## WHAT TO WORK ON
**a)** Answer these questions about the stock correlation tutorial:
(i) What kind of files does the planned command line program take in, and what prices do they hold?
(ii) Which website supplies the pricing data used for now?
(iii) What does the tutorial suggest looking up to learn about better ways to acquire the data?
**b)** Proceed with the stock correlation tutorial from where the text stops, in the same voice.

## READING PASSAGE
┌──
Calculating correlation between two stocks with Python! by toalsty

View this thread on steempeak.com
· @toalsty · (edited)
$0.07
Calculating correlation between two stocks with Python!
![Intrfo.png](https://cdn.steemitimages.com/DQmfP47hHVTeHTHSxnz9gvBYrUe3ZLZqSYovzPKWojfmT66/Intrfo.png)

Today we‘ll look at how we can utilize python to give us the correlation between two stocks. Our goal is to write a command line programm that takes in two .csv files with the closing prices. Furthermore we want to be able to specify the points in time between which we‘ll look for the correlation.

Here is the link to the script we are talking about:

https://github.com/toslaty/steem/blob/master/corr.py

You might ask youself where you are able to get the data. For now we‘ll just use the pricing data we can download on yahoo.com. Here are the links to the files we‘ll use in this tutorial.

https://finance.yahoo.com/quote/AAPL/history?p=AAPL
https://finance.yahoo.com/quote/GOOGL/history?p=GOOGL

There are definitely better ways to acquire the data. If you want to know more about it you can look  for the Pandas Webreader on the web. For now we‘ll run with the csv-files from Yahoo.

First we import all the libraries we‘ll use in this tutorial. Those are the following:

![impos.png](https://cdn.steemitimages.com/DQmYWsnFEUzsSEQ9H3sWWdb3QrRqWHFY2bTGcHvq9DnVKti/impos.png)
└──
Stored data
┌──
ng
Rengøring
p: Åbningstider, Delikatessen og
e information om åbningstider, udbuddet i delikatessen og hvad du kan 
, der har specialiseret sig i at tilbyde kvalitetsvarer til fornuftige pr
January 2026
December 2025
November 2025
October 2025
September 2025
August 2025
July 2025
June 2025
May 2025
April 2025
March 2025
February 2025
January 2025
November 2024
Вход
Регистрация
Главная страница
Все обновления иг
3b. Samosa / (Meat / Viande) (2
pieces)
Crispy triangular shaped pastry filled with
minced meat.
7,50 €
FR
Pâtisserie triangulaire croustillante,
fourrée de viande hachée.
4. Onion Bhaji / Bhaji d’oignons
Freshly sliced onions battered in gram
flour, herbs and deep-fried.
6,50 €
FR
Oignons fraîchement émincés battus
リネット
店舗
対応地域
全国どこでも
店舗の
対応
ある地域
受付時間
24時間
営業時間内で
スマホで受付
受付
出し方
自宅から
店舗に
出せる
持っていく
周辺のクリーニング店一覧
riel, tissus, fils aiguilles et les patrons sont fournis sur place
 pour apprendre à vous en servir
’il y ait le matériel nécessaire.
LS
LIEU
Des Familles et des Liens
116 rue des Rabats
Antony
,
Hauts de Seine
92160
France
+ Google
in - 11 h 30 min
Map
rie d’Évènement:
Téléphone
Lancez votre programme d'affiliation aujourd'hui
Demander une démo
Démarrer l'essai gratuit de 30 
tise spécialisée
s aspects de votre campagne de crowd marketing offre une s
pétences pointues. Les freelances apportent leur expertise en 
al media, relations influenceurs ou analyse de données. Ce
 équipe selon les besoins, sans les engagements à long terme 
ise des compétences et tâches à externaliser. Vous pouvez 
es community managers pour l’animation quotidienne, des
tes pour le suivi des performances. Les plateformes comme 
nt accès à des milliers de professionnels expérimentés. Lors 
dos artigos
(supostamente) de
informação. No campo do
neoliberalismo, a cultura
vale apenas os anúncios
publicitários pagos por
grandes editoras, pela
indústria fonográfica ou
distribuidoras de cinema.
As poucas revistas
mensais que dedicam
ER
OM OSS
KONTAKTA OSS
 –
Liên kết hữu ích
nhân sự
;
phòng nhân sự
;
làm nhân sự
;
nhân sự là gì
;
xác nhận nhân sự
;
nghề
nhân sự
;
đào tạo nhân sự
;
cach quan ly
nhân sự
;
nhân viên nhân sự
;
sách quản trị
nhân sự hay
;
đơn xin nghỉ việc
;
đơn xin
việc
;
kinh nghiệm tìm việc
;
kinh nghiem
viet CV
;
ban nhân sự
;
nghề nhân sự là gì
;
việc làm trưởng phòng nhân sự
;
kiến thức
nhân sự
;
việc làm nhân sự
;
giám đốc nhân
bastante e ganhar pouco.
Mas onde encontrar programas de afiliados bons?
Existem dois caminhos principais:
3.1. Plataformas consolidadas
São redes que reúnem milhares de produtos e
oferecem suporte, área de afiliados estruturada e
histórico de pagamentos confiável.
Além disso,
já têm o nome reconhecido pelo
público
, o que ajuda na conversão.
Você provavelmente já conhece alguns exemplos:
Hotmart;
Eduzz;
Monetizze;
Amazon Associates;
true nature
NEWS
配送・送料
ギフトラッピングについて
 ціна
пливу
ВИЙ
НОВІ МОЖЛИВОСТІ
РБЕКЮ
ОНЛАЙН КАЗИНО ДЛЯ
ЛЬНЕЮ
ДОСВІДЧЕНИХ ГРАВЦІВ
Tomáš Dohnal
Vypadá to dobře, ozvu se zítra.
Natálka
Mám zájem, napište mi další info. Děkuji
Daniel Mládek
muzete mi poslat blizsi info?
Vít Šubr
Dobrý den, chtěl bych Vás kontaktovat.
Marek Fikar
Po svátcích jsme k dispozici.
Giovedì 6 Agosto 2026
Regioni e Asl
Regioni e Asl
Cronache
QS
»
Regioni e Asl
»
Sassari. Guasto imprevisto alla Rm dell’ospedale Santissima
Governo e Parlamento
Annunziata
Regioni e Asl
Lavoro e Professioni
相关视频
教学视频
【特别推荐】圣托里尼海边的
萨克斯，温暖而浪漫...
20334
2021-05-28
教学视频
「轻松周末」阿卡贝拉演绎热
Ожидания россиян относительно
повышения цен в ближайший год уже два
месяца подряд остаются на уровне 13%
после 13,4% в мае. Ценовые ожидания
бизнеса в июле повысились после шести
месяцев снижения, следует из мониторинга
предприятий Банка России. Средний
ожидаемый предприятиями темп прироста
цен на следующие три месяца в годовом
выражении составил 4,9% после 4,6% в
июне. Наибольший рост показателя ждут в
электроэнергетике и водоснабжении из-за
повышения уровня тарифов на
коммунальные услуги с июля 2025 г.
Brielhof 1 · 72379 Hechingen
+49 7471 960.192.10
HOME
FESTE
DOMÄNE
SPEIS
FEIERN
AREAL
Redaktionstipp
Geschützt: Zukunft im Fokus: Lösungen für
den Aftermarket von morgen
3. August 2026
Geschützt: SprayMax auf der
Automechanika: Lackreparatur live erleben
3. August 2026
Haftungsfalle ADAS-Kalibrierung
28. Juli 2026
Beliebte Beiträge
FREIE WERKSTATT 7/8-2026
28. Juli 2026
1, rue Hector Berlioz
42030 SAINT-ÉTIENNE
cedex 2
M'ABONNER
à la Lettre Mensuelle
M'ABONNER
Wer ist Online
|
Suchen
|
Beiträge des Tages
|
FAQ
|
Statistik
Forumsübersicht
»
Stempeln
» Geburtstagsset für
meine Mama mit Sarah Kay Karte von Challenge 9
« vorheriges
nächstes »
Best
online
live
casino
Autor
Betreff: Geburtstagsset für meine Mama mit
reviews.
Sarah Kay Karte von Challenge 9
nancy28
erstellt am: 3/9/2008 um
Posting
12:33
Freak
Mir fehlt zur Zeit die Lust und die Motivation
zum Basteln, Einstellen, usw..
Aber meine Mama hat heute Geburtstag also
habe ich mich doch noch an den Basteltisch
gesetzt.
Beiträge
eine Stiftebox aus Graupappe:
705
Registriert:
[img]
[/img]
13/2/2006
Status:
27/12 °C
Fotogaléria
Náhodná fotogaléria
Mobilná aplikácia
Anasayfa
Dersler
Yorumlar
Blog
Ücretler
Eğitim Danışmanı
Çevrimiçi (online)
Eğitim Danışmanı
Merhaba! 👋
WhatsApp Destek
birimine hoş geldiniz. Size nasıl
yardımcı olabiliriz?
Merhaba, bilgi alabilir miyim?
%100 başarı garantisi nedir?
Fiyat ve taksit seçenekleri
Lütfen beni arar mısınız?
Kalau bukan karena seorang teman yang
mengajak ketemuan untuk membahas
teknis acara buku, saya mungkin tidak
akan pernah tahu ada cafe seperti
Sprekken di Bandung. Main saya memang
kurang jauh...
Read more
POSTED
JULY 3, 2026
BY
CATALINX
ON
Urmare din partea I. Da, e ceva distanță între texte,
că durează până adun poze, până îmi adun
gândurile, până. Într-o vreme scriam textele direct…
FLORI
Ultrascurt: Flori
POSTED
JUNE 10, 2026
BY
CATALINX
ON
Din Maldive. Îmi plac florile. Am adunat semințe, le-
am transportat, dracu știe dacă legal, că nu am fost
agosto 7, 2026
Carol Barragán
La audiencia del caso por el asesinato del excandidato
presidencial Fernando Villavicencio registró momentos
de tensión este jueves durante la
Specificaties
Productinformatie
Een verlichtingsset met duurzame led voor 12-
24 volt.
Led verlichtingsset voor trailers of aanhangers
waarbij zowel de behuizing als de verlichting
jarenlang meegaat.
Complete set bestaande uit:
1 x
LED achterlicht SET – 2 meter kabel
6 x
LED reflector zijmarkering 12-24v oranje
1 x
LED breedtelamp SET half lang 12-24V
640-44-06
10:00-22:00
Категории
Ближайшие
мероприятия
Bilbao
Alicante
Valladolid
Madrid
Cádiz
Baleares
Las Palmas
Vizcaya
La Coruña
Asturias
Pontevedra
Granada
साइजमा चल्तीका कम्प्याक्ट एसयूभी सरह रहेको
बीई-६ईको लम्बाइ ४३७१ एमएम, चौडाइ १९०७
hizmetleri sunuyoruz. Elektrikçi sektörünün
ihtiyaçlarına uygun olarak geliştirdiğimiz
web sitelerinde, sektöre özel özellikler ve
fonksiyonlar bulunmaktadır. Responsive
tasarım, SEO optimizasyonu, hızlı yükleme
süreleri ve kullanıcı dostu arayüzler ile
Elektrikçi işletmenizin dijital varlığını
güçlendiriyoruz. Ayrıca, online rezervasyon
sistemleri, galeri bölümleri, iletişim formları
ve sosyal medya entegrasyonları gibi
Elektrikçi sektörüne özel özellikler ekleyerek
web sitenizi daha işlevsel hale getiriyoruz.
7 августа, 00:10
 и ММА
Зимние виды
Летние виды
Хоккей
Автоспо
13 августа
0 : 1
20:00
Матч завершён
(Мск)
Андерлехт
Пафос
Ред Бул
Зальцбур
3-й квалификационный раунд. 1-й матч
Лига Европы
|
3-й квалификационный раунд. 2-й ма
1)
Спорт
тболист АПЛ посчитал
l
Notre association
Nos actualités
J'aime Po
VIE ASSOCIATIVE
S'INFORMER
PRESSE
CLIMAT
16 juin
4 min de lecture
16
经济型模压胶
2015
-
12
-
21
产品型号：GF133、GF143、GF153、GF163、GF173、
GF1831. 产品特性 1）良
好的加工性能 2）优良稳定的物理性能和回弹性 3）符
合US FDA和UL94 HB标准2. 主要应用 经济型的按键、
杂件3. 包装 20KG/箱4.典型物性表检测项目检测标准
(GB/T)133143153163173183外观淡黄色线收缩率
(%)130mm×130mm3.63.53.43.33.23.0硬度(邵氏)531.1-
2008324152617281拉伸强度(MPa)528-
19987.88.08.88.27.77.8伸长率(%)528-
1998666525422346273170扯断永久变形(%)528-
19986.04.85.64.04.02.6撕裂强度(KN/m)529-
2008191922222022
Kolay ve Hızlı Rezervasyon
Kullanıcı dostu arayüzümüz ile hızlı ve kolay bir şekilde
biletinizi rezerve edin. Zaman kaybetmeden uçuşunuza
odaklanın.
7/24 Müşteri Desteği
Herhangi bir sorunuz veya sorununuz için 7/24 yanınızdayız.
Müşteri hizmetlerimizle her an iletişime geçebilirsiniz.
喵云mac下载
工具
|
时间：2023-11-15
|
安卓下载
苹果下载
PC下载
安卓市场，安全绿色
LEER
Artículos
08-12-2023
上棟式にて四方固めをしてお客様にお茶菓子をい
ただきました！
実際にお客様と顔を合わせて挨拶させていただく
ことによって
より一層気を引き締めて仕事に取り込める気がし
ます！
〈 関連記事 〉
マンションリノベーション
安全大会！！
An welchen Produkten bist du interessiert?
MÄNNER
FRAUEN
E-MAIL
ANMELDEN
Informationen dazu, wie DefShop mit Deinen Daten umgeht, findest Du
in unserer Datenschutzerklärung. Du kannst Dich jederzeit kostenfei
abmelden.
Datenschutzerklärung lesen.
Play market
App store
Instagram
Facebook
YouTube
└──
## TASK RESULTS
**a)**
(i) Two .csv files with the closing prices.
(ii) yahoo.com.
(iii) The Pandas Webreader.

**b)**
First we import Pandas, which is a library for analyzing and working with data. The next two lines might look a bit confusing. It looks like we are importing dateime twice but that isn‘t true. The first import is the import of the module datetime. The second ones refers to the class, also called datetime. Later we‘ll look at why we imported it this way.
After that we‘ll import argparse which you might know from [this tutorial](https://steemit.com/technology/@toalsty/a-little-python-script-for-evaluating-subdomains) . Argparse is an easy to use module that helps us create a command line interface. We'll also import math to help us with the math later on.


Now to the main function:

![main.png](https://cdn.steemitimages.com/DQmQ7ViA4JbSpbuXgbuwr9QjmV7Xv6oMaL1rgaw6zeZV1fE/main.png)

We define four arguments with the *add_argument()* method so that we can call our script with the following parameters.

-f is the first company 

-s is the second company

-st starting time in the format YY-MM-DD 

-et end date in the format YY-MM-DD 

![clicmd.png](https://cdn.steemitimages.com/DQmeJpxKk5NTyv9DHEq43Rrs7SdSqSRtgzjWk7Ta6uNKN2e/clicmd.png)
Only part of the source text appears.